In a hearing with as many contradictions and subplots as a mini-series, a House subcommittee Thursday began considering the politically charged prospect of abolishing taxpayer support of public television.
At the center of the fight is the Corporation for Public Broadcasting and the $285 million in federal funds it receives. The CPB, which has helped underwrite such shows as “Sesame Street,” “Barney” and “Frontline,” has become a prominent target in the Republican-led effort to trim the budget.
But by the end of the seven-hour hearing, no clear answers emerged.
Supporters called federal funding a “good investment,” pointing out that for every one dollar of public money, five dollars in private funds are raised. They also insist that public broadcasting provides services - such as continuing education - that are not available elsewhere.

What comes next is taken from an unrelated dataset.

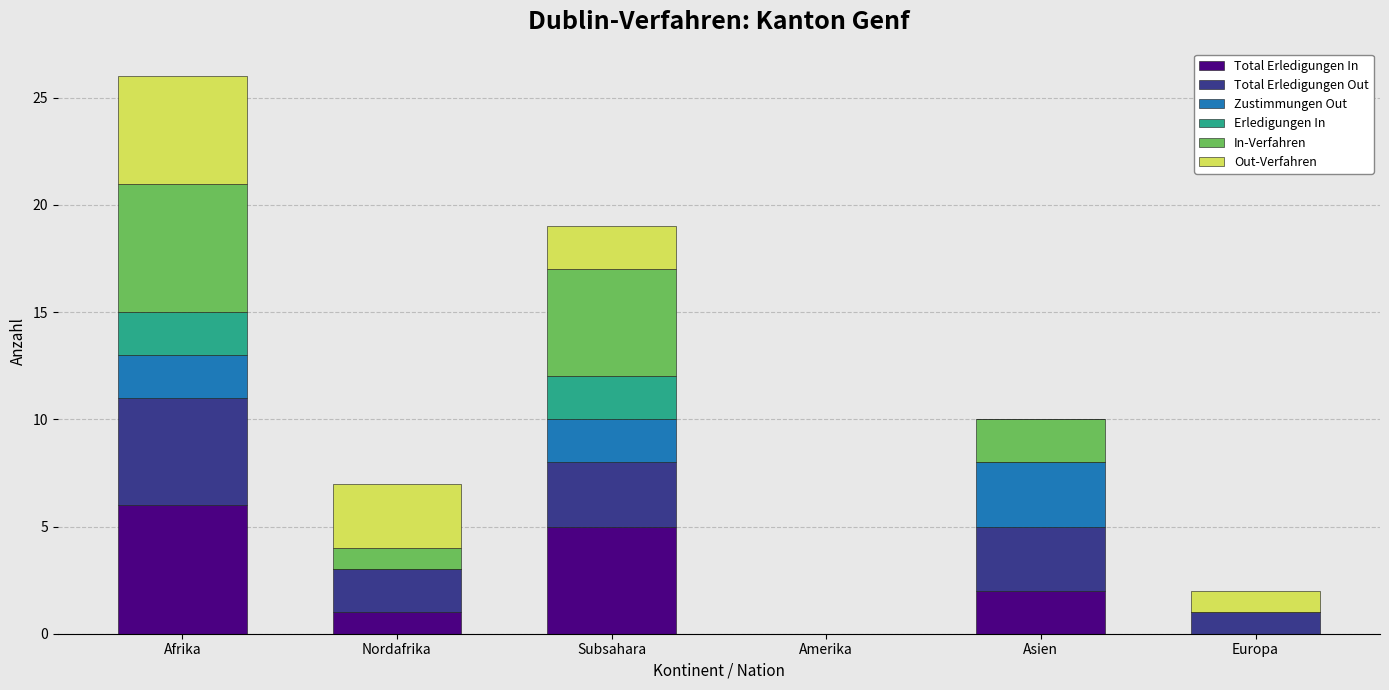

At which category is the sum across all series the highest?

Afrika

“Waste and financial incompetence are not the problem in public broadcasting,” said Richard Carlson, president and CEO of the Corporation for Public Broadcasting. “We cannot be criticized as poor custodians of the taxpayers’ interest.”
Actor Lavar Burton, who appears on PBS’s “Reading Rainbow” as well as commercial TV, said public TV fills a void that commercial broadcasts will not fill if funding is lost.
“Commercial TV cannot, does not, and will not do what public TV tries to do,” he said. “It is the only place parents can rest assured their children will be introduced to their numbers and the alphabet without somebody trying to sell them something.”
Carlson noted that federal funds make up only 14 percent of the total budget for public television and radio - a network of more than 1,000 stations that reaches every corner of the country.
If funding is abolished, said Henry Cauthen, CPB board chairman and president of South Carolina educational TV, 87 of the network’s 350 TV stations nationwide would probably “go black.” The majority of those would be smaller stations in poor, rural areas already underserved by cable and broadcast stations.
Despite those predictions, efforts to “zero out” federal funding for public broadcasting is gaining currency among conservatives who claim programming on public TV and radio carries a liberal slant, serves an elitist audience, and forces Americans to pay for viewpoints they oppose.
They also insist that many of the most popular shows, such as “Barney” and “Sesame Street” are lucrative and would easily find a place in commercial TV.
“Sesame Street’s gross merchandising revenue is comparable to that of the National Hockey League,” said Media Research Center chairman L. Brent Bozell.
Public television, Rep. Dana Rohrabacher, R-Calif., told the subcommittee, is “a subsidy for America’s affluent, allowing them to view their favorite opera or ballet, or hear trendy, politically correct commentators.”
That contention was angrily denied by National Public Radio President Delano E. Lewis.
“The public radio audience is a broad and diverse cross-section of Americans - not merely the cultural elite. I take offense with anybody who says that, it’s just not true,” he said, banging his fist on the table.
Rep. Nita Lowey, D-N.Y., used replicas of the “Sesame Street” stars Bert and Ernie to deride the Republicans.
“Make no mistake about it, this debate is about Big Bird and Oscar the Grouch and Barney and Kermit and the new Republican majority that would put them on the chopping block,” Lowey said.
“Mr. Rogers’ Neighborhood is much more popular than Gingrich’s, ‘Sesame Street’ is a far healthier environment for children than Capitol Hill and the Muppets are far more popular than this Congress.”
The hearing also elicited charges that some public TV stations are breaking federal law by asking viewers to oppose efforts to slash funding. Federal law, they say, prohibits the use of federal funds for lobbying. Some stations have been running announcements prior to popular shows saying that the show might be taken off the air without federal support.
Attorneys at the Federal Communications Commission, which regulates broadcasters, have said public broadcasters may air such announcements under communications law.
But House Appropriations Committee Chairman Robert Livingston, R-La., said they could violate a labor law prohibiting use of federal money for influencing legislation in Congress. He said his office had received 300 to 400 calls a day from messages aired on W-TV in New Orleans.
Rep. Eliot Engel, D-N.Y., called Livingston’s charge “ridiculous” and said stations - for many of which federal funding is only a sliver of their total budgets - are well within the law to air the messages.
Rep. David Obey, D-Wis., suggested that Republicans want to abolish funding for public broadcasting because it is popular among wealthy, well-educated Americans.
Such an act, he said, would provide “political cover to savage programs” that benefit the poor and disadvantaged.
By the end of the hearing, no answers could be found and the debate was living up to an earlier prediction by Obey:
“I’m concerned this hearing will be a dialogue of the deaf. People are talking past each other and nothing is accomplished.”